**DIRECTIONS FOR THIS TASK**
While you copy the lines below, skip the pictures and keep the rest exact.

**Page-level text extractions**
════════════════════
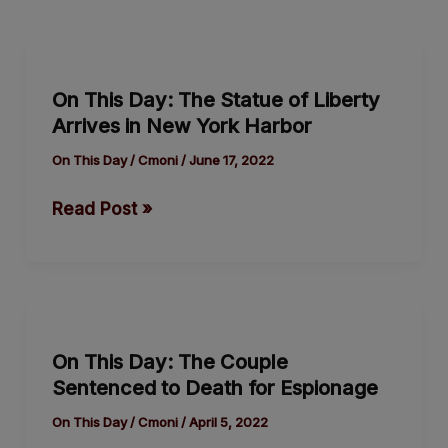
On
This
On This Day: The Statue of Liberty
Day:
Arrives in New York Harbor
The
Statue
On This Day
/
Cmoni
/
June 17, 2022
of
Read Post »
Liberty
Arrives
in
New
On
York
This
Harbor
On This Day: The Couple
Day:
Sentenced to Death for Espionage
The
Couple
On This Day
/
Cmoni
/
April 5, 2022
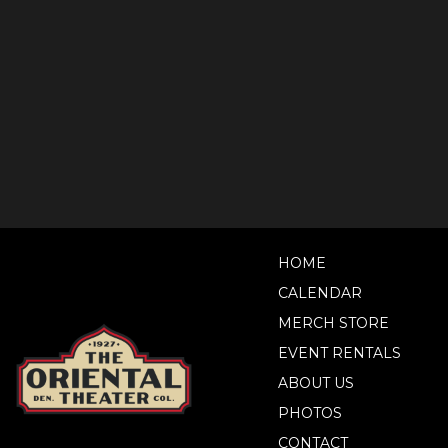
HOME
CALENDAR
MERCH STORE
EVENT RENTALS
ABOUT US
PHOTOS
CONTACT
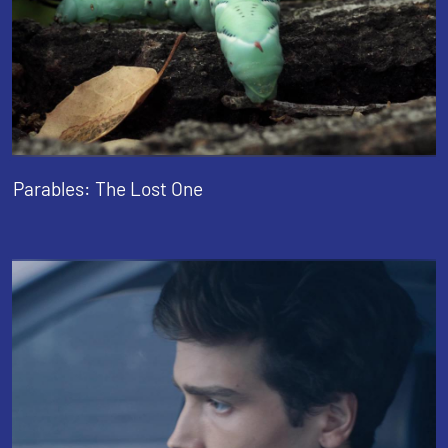
Parables: The Lost One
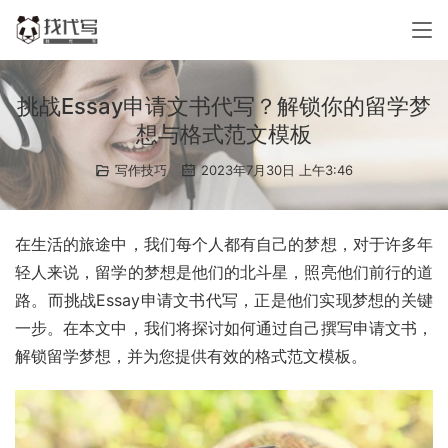
挑战Essay申请文书代写？解锁你的留学梦
想与格式范文模板
写作技巧
2023年7月30日 上午3:46
在生活的旅途中，我们每个人都有自己的梦想，对于许多年
轻人来说，留学的梦想是他们的北斗星，照亮他们前行的道
路。而挑战Essay申请文书代写，正是他们实现梦想的关键
一步。在本文中，我们将探讨如何通过自己撰写申请文书，
解锁留学梦想，并为您提供有效的格式范文模板。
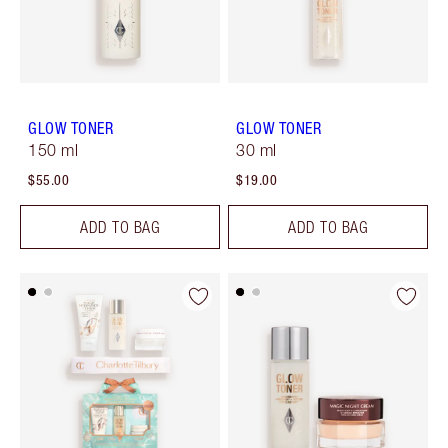
GLOW TONER
GLOW TONER
150 ml
30 ml
$55.00
$19.00
ADD TO BAG
ADD TO BAG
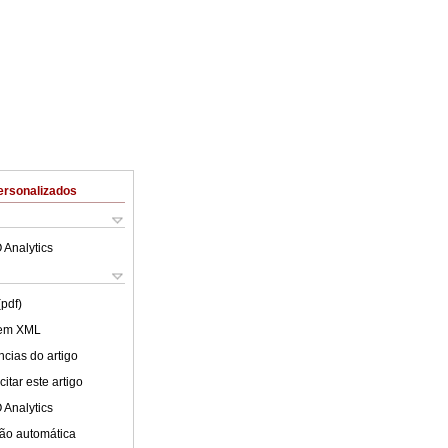
ersonalizados
 Analytics
(pdf)
 em XML
cias do artigo
itar este artigo
 Analytics
ão automática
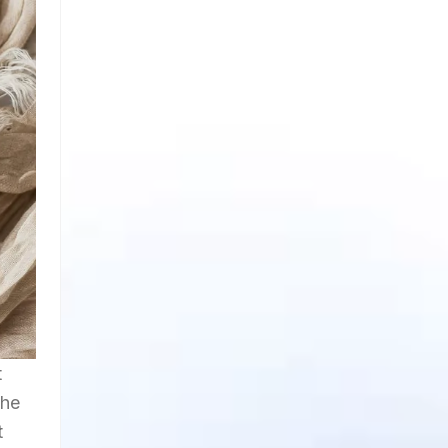
t
the
t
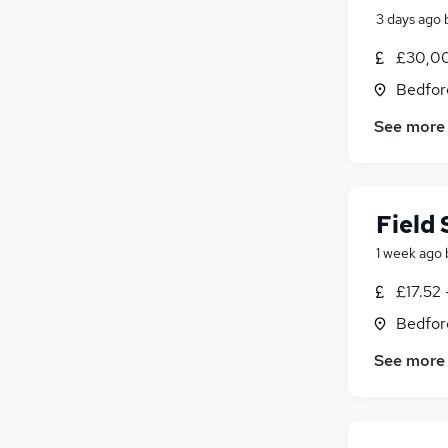
3 days ago
£30,0
Bedfor
See more
Field
1 week ago
£17.52
Bedfor
See more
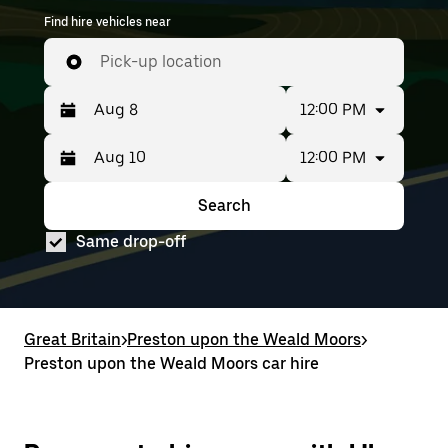
Find hire vehicles near
Pick-up location
12:00 PM
12:00 PM
Press
Selected
the
date
down
range
Search
Press
Selected
arrow
is
the
date
key
from
Same drop-off
down
range
to
Aug
arrow
is
interact
8
key
from
with
to
to
Aug
the
Aug
interact
8
calendar
10.
with
to
Great Britain
and
>
Preston upon the Weald Moors
>
the
Aug
select
Preston upon the Weald Moors car hire
calendar
10.
a
and
date.
select
Press
a
the
date.
escape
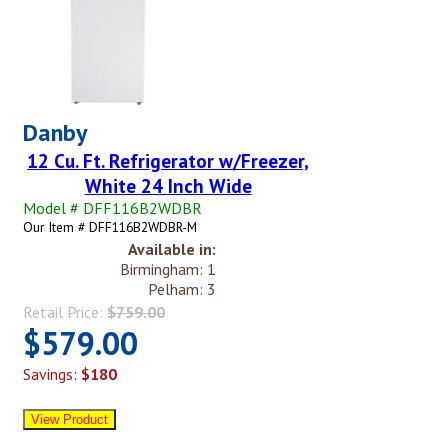
Danby
12 Cu. Ft. Refrigerator w/Freezer,
White 24 Inch Wide
Model # DFF116B2WDBR
Our Item # DFF116B2WDBR-M
Available in:
Birmingham: 1
Pelham: 3
Retail Price:
$759.00
$579.00
Savings:
$180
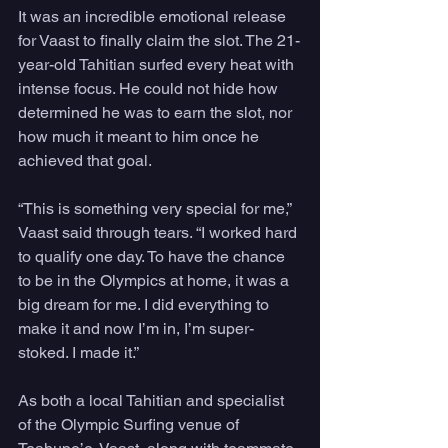
It was an incredible emotional release 
for Vaast to finally claim the slot. The 21-
year-old Tahitian surfed every heat with 
intense focus. He could not hide how 
determined he was to earn the slot, nor 
how much it meant to him once he 
achieved that goal.
“This is something very special for me,” 
Vaast said through tears. “I worked hard 
to qualify one day. To have the chance 
to be in the Olympics at home, it was a 
big dream for me. I did everything to 
make it and now I’m in, I’m super-
stoked. I made it.”
As both a local Tahitian and specialist 
of the Olympic Surfing venue of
════════════════════
**WRITTEN ANSWER**
On
This
On This Day: The Statue of Liberty
Day:
Arrives in New York Harbor
The
Statue
On This Day
/
Cmoni
/
June 17, 2022
of
Read Post »
Liberty
Arrives
in
New
On
York
This
Harbor
On This Day: The Couple
Day:
Sentenced to Death for Espionage
The
Couple
On This Day
/
Cmoni
/
April 5, 2022
HOME
CALENDAR
MERCH STORE
EVENT RENTALS
ABOUT US
PHOTOS
CONTACT
Parables: The Lost One
挑战Essay申请文书代写？解锁你的留学梦
想与格式范文模板
写作技巧
2023年7月30日 上午3:46
在生活的旅途中，我们每个人都有自己的梦想，对于许多年
轻人来说，留学的梦想是他们的北斗星，照亮他们前行的道
路。而挑战Essay申请文书代写，正是他们实现梦想的关键
一步。在本文中，我们将探讨如何通过自己撰写申请文书，
解锁留学梦想，并为您提供有效的格式范文模板。
GLOW TONER
GLOW TONER
150 ml
30 ml
$55.00
$19.00
ADD TO BAG
ADD TO BAG
ersonalizados
 Analytics
(pdf)
 em XML
cias do artigo
itar este artigo
 Analytics
ão automática
t
the
t
3 days ago
£30,0
Bedfor
See more
Field
1 week ago
£17.52
Bedfor
See more
Find hire vehicles near
Pick-up location
12:00 PM
12:00 PM
Press
Selected
the
date
down
range
Search
Press
Selected
arrow
is
the
date
key
from
Same drop-off
down
range
to
Aug
arrow
is
interact
8
key
from
with
to
to
Aug
the
Aug
interact
8
calendar
10.
with
to
Great Britain
and
>
Preston upon the Weald Moors
>
the
Aug
select
Preston upon the Weald Moors car hire
calendar
10.
a
and
date.
select
Press
a
the
date.
escape
Danby
12 Cu. Ft. Refrigerator w/Freezer,
White 24 Inch Wide
Model # DFF116B2WDBR
Our Item # DFF116B2WDBR-M
Available in:
Birmingham: 1
Pelham: 3
Retail Price:
$759.00
$579.00
Savings:
$180
It was an incredible emotional release 
for Vaast to finally claim the slot. The 21-
year-old Tahitian surfed every heat with 
intense focus. He could not hide how 
determined he was to earn the slot, nor 
how much it meant to him once he 
achieved that goal.
“This is something very special for me,” 
Vaast said through tears. “I worked hard 
to qualify one day. To have the chance 
to be in the Olympics at home, it was a 
big dream for me. I did everything to 
make it and now I’m in, I’m super-
stoked. I made it.”
As both a local Tahitian and specialist 
of the Olympic Surfing venue of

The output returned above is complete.